- Location: Stikine Region, British Columbia, Canada
- Nearest city: Juneau
- Coordinates: 58°46′48″N 133°16′59″W﻿ / ﻿58.780°N 133.283°W
- Area: 80,465 ha (310.68 sq mi)
- Designation: Conservancy
- Established: June 22, 2012
- Governing body: BC Parks, Taku River Tlingit First Nation

= Taku River/T'aḵú Téiú' Conservancy =

Taku River/T'aḵú Téiú' Conservancy is a conservancy located in the Stikine Region of British Columbia, Canada. It was established on June 22, 2012, as a result of the Wóoshtin Wudidaa Atlin Taku Land Use Plan and Taku River Tlingit First Nation Strategic Engagement Agreement. The conservancy protects a large region of pristine wilderness along the Taku River from its confluence with the Nakina and Inklin Rivers to the Canada–United States border] with Alaska.

==Name origin==
The Tlingit name T'aḵú Téiú' means “Heart of the Taku”.

==Geography==
Taku River Conservancy covers 80465 ha of pristine wilderness along the entire length of the Taku River Valley, excluding a large area around the unincorporated locality of Tulsequah.
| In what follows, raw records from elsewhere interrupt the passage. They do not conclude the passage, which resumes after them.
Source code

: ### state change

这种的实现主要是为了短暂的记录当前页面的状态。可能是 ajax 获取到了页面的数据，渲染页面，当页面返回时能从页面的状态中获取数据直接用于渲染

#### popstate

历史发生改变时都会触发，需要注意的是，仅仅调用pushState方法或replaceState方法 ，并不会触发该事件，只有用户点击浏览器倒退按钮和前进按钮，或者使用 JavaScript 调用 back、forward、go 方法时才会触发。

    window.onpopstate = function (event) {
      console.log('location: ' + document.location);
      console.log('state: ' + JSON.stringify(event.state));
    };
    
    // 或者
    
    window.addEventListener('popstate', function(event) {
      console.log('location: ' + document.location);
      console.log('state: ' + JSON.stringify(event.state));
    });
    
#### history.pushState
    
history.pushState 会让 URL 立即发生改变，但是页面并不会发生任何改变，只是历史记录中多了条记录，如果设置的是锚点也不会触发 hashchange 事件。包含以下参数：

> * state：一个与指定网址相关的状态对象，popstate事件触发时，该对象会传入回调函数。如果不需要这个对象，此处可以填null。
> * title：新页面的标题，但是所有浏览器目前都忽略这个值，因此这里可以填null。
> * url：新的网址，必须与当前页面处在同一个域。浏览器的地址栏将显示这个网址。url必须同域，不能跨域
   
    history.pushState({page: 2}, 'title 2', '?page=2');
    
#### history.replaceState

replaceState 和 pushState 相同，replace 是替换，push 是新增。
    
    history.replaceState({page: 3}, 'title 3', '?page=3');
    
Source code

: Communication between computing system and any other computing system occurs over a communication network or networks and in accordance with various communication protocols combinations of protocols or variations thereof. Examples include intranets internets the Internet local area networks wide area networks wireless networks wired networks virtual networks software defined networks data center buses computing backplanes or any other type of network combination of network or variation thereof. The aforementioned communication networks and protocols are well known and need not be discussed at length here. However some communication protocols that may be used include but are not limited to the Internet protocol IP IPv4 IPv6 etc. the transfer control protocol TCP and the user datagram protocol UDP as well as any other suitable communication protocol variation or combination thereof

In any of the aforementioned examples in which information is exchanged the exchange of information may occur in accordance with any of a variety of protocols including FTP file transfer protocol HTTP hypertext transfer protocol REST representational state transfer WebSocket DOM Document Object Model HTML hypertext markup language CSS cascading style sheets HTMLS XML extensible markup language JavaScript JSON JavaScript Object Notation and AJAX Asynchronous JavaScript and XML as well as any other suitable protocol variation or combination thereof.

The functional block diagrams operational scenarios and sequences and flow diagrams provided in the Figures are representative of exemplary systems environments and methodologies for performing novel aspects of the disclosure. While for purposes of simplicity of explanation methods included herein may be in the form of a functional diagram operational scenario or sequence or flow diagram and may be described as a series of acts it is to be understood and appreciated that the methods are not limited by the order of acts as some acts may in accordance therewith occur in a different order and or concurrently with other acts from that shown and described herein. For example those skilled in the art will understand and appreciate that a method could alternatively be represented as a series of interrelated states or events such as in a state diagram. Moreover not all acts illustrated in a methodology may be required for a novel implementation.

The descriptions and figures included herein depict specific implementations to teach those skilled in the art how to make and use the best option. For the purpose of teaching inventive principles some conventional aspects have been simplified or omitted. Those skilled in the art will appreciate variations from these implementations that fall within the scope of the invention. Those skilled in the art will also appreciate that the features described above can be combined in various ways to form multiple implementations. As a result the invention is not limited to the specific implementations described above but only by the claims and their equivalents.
The conservancy borders the Nakina – Inklin Rivers/Yáwu Yaa Conservancy to the northeast and Tongass National Forest of Alaska to the southwest.

Bishop Falls, one of the highest waterfalls in Canada, is a prominent feature along the southeastern slope valley.

The conservancy also protects King Salmon Lake, a small lake located at the headwaters of King Salmon Creek. The creek the longest tributary of the Taku River protected by the conservancy.